Closed nuntius35 closed 5 years ago

nuntius35 commented 5 years ago

In 00_Datenaufbereitung.Rmd the chunk to join the accidents to the roads seems to be wasteful. You are computing the distance of every accident to its nearest motorway and then drop all accidents which are far away from motorways. This step takes quite some time.

I found that the following code was much faster (replacing your lines 63 to 78):

unfaelle_2017 = st_read("data/raw/Shapefile/Unfallorte2017_LinRef.shp", quiet = T) %>% st_set_crs(25832) %>% st_zm(.)

# Compute length of each section
data_OSM_filtered = data_OSM_filtered %>% 
  st_transform(25832) %>%
  mutate(length = as.double(st_length(.)))

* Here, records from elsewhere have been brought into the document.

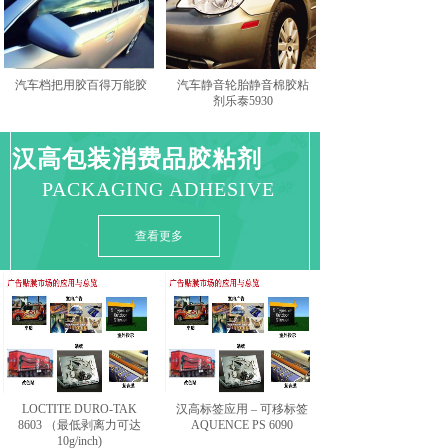
汽车档把用胶百得万能胶
汽车静音轮胎静音棉胶粘
剂乐泰5930
汉高包装消费品胶粘剂
PACKAGING ADHESIVE
查看更多
LOCTITE DURO-TAK
汉高标签应用 – 可移标签
8603 （最低剥离力可达
AQUENCE PS 6090
10g/inch)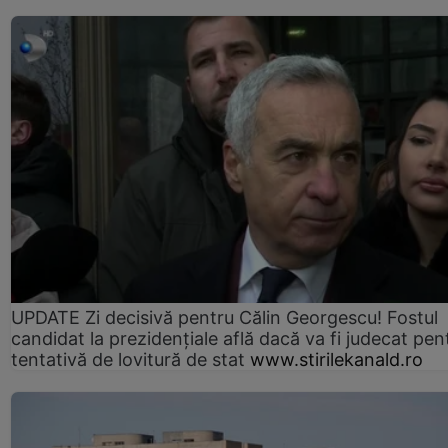
UPDATE Zi decisivă pentru Călin Georgescu! Fostul
candidat la prezidențiale află dacă va fi judecat pen
tentativă de lovitură de stat
www.stirilekanald.ro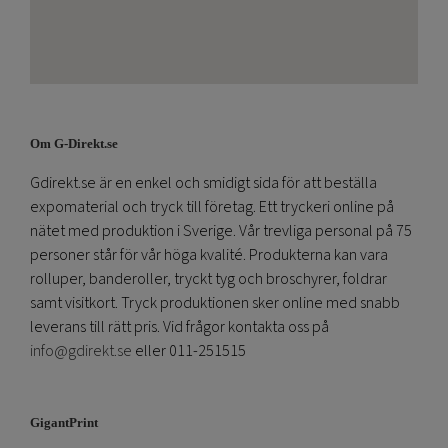
Om G-Direkt.se
Gdirekt.se är en enkel och smidigt sida för att beställa
expomaterial och tryck till företag. Ett tryckeri online på
nätet med produktion i Sverige. Vår trevliga personal på 75
personer står för vår höga kvalité. Produkterna kan vara
rolluper, banderoller, tryckt tyg och broschyrer, foldrar
samt visitkort. Tryck produktionen sker online med snabb
leverans till rätt pris. Vid frågor kontakta oss på
info@gdirekt.se
eller 011-251515
GigantPrint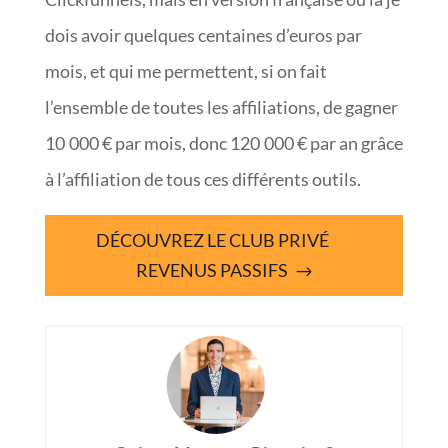
dois avoir quelques centaines d’euros par
mois, et qui me permettent, si on fait
l’ensemble de toutes les affiliations, de gagner
10 000 € par mois, donc 120 000 € par an grâce
à l’affiliation de tous ces différents outils.
DÉCOUVREZ LE CLUB PRIVÉ
REVENUS PASSIFS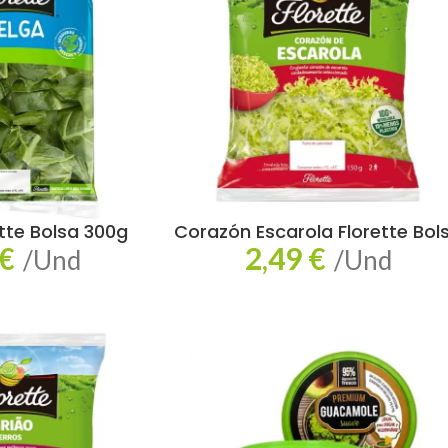
tte Bolsa 300g
Corazón Escarola Florette Bol
€
2,49
€
/Und
/Und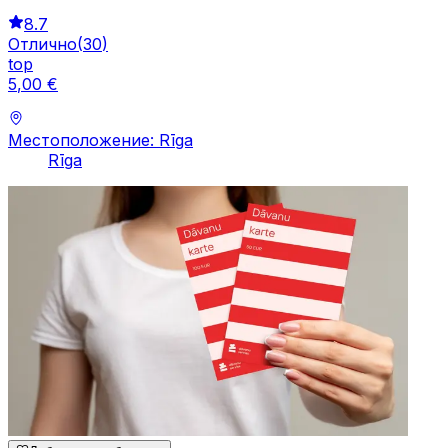
8.7
Отлично
(
30
)
top
5
,
00
€
Местоположение: Rīga
Rīga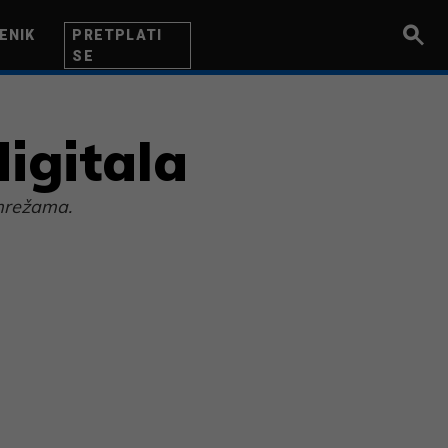
ENIK
PRETPLATI
SE
UZETNIK
INOVACIJA
BITI BOLJI
igitala
 mrežama.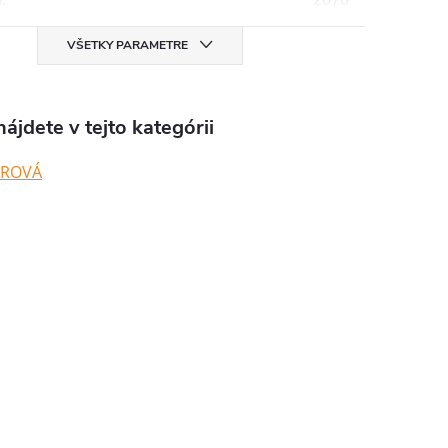
VŠETKY PARAMETRE
ájdete v tejto kategórii
UROVÁ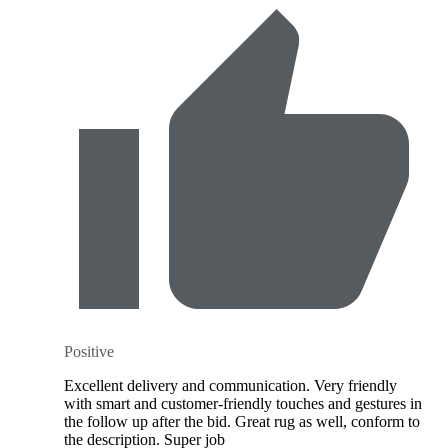
Positive
Excellent delivery and communication. Very friendly
with smart and customer-friendly touches and gestures in
the follow up after the bid. Great rug as well, conform to
the description. Super job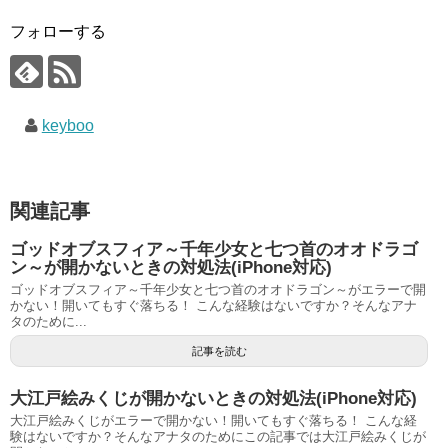
フォローする
keyboo
関連記事
ゴッドオブスフィア～千年少女と七つ首のオオドラゴ
ン～が開かないときの対処法(iPhone対応)
ゴッドオブスフィア～千年少女と七つ首のオオドラゴン～がエラーで開
かない！開いてもすぐ落ちる！ こんな経験はないですか？そんなアナ
タのために...
記事を読む
大江戸絵みくじが開かないときの対処法(iPhone対応)
大江戸絵みくじがエラーで開かない！開いてもすぐ落ちる！ こんな経
験はないですか？そんなアナタのためにこの記事では大江戸絵みくじが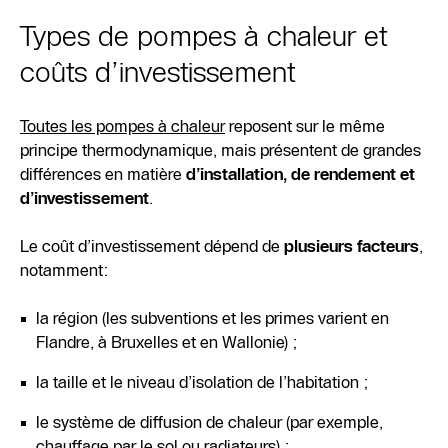
Types de pompes à chaleur et
coûts d’investissement
Toutes les pompes à chaleur
reposent sur le même
principe thermodynamique, mais présentent de grandes
différences en matière
d’installation, de rendement et
d’investissement
.
Le coût d’investissement dépend de
plusieurs facteurs
,
notamment:
la région (les subventions et les primes varient en
Flandre, à Bruxelles et en Wallonie) ;
la taille et le niveau d’isolation de l’habitation ;
le système de diffusion de chaleur (par exemple,
chauffage par le sol ou radiateurs) ;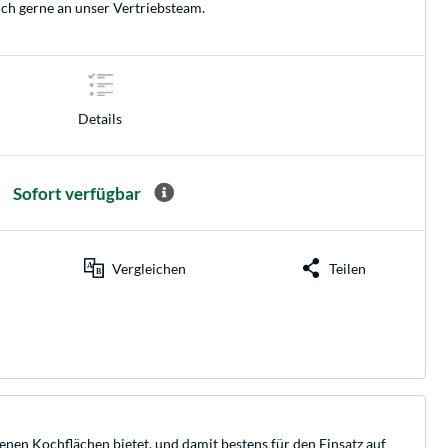
ich gerne an unser
Vertriebsteam
.
Details
Sofort verfügbar
Vergleichen
Teilen
nen Kochflächen bietet, und damit bestens für den Einsatz auf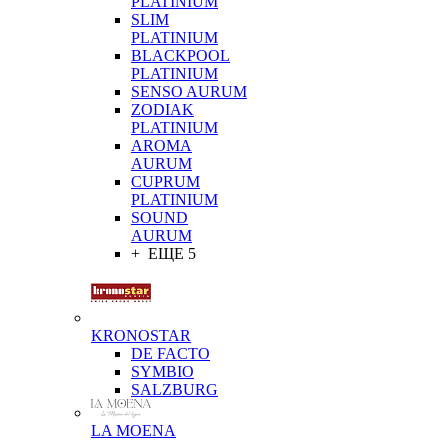
PLATINIUM
SLIM
PLATINIUM
BLACKPOOL
PLATINIUM
SENSO AURUM
ZODIAK
PLATINIUM
AROMA
AURUM
CUPRUM
PLATINIUM
SOUND
AURUM
+ ЕЩЕ 5
KRONOSTAR
DE FACTO
SYMBIO
SALZBURG
LA MOENA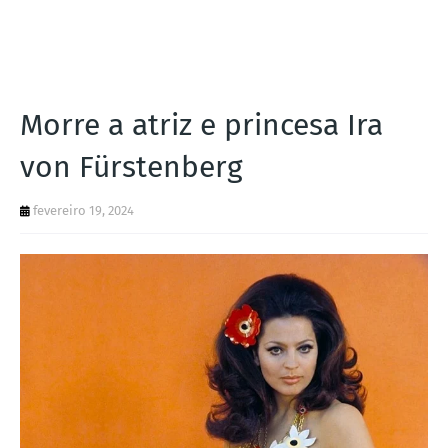
I
A
S
Morre a atriz e princesa Ira
von Fürstenberg
fevereiro 19, 2024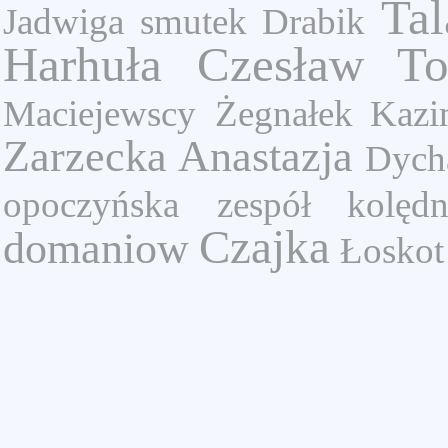
Tal
Jadwiga
smutek
Drabik
Harhuła Czesław
To
Maciejewscy
Żegnałek Kazi
Zarzecka Anastazja
Dych
opoczyńska
zespół kolędn
Czajka
domaniow
Łoskot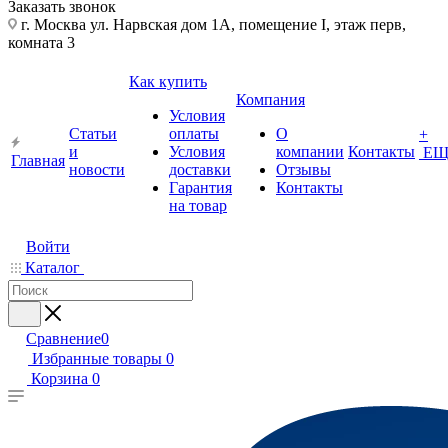
Заказать звонок
г. Москва ул. Нарвская дом 1А, помещение I, этаж перв,
комната 3
Как купить
Компания
Условия
Статьи
оплаты
О
+
и
Условия
компании
Контакты
ЕЩ
Главная
новости
доставки
Отзывы
Гарантия
Контакты
на товар
Войти
Каталог
Сравнение
0
Избранные товары
0
Корзина
0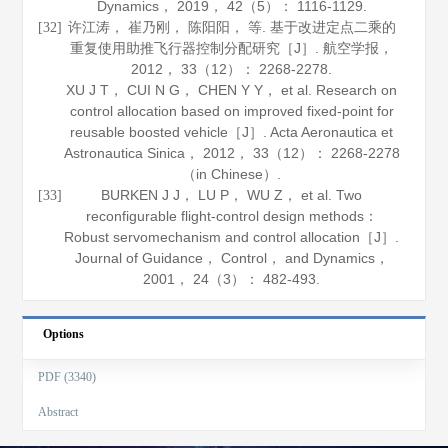
Dynamics
，
2019
，
42
（5）： 1116-1129.
许江涛， 崔乃刚， 陈阳阳， 等. 基于改进定点二乘的
[32]
重复使用助推飞行器控制分配研究［J］.
航空学报
，
2012
，
33
（12）： 2268-2278.
XU J T， CUI N G， CHEN Y Y， et al. Research on
control allocation based on improved fixed-point for
reusable boosted vehicle［J］.
Acta Aeronautica et
Astronautica Sinica
，
2012
，
33
（12）： 2268-2278
（in Chinese）.
BURKEN J J， LU P， WU Z， et al. Two
[33]
reconfigurable flight-control design methods：
Robust servomechanism and control allocation［J］.
Journal of Guidance， Control， and Dynamics
，
2001
，
24
（3）： 482-493.
Options
PDF (3340)
Abstract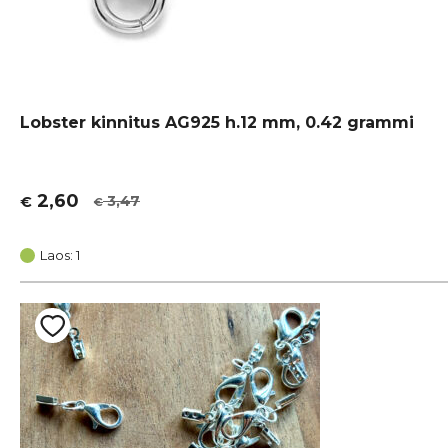
Lobster kinnitus AG925 h.12 mm, 0.42 grammi
2,60
3,47
€
€
Algne
Current
hind
price
oli:
is:
Laos: 1
€ 3,47.
€ 2,60.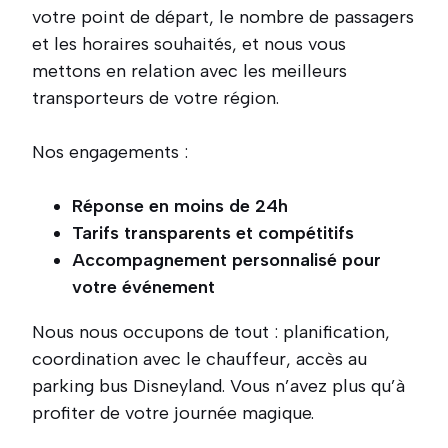
votre point de départ, le nombre de passagers
et les horaires souhaités, et nous vous
mettons en relation avec les meilleurs
transporteurs de votre région.
Nos engagements :
Réponse en moins de 24h
Tarifs transparents et compétitifs
Accompagnement personnalisé pour
votre événement
Nous nous occupons de tout : planification,
coordination avec le chauffeur, accès au
parking bus Disneyland. Vous n’avez plus qu’à
profiter de votre journée magique.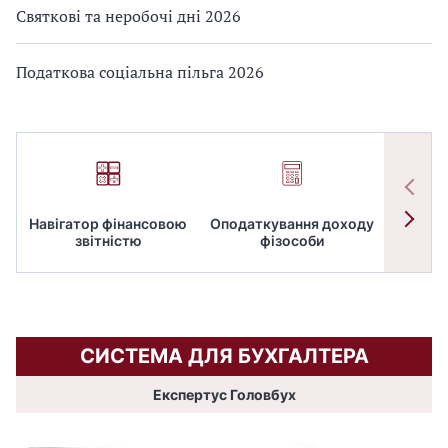
Святкові та неробочі дні 2026
Податкова соціальна пільга 2026
Навігатор фінансовою
Оподаткування доходу
ПД
звітністю
фізособи
СИСТЕМА ДЛЯ БУХГАЛТЕРА
Експертус Головбух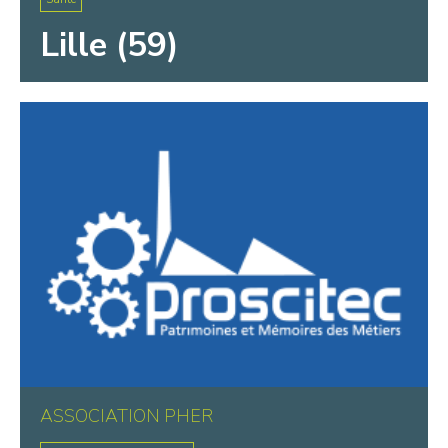
Lille (59)
ASSOCIATION PHER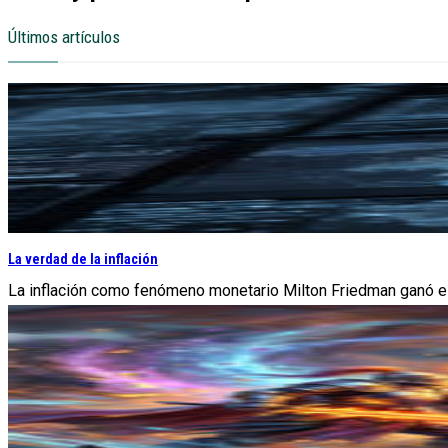
Últimos artículos
La verdad de la inflación
La inflación como fenómeno monetario Milton Friedman ganó el 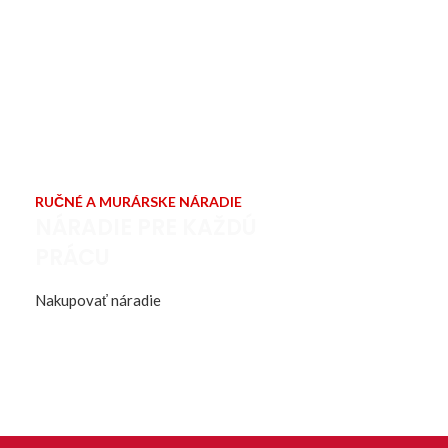
RUČNÉ A MURÁRSKE NÁRADIE
NÁRADIE PRE KAŽDÚ
PRÁCU
Nakupovať náradie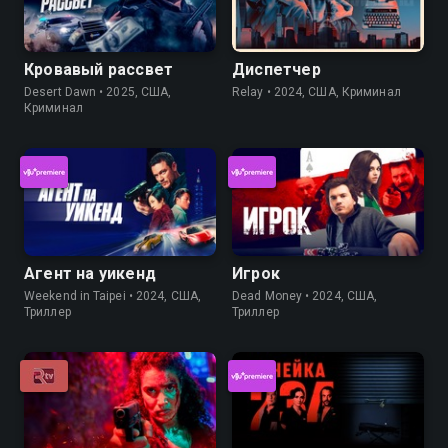
Кровавый рассвет
Диспетчер
Desert Dawn • 2025, США,
Relay • 2024, США, Криминал
Криминал
Агент на уикенд
Игрок
Weekend in Taipei • 2024, США,
Dead Money • 2024, США,
Триллер
Триллер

# Filter accidents which are within 10 meters of a motorway
unfall_filter = (lengths(st_intersects(st_buffer(unfaelle_2017, 10), data_OSM_filtered)) > 0)
unfaelle_2017_autobahn = unfaelle_2017[unfall_filter,]

# Add the nearest motorway to each accident
unfaelle_2017_autobahn = unfaelle_2017_autobahn %>% 
  mutate(nearest_autobahn_id = st_nearest_feature(., data_OSM_filtered))
PatrickStotz commented 5 years ago

I totally see you're point. Sounds like this is improving performance a lot. But the main purpose of this repository is transparency and intelligibly. The proposed code is harder to understand and since I'm not a hundret percent familiar with all steps you're performing, I can't guarantee its accuracy. I thus decide to keep it simple and slow instead of more complex and faster. But thanks for the proposition. Much appreciated!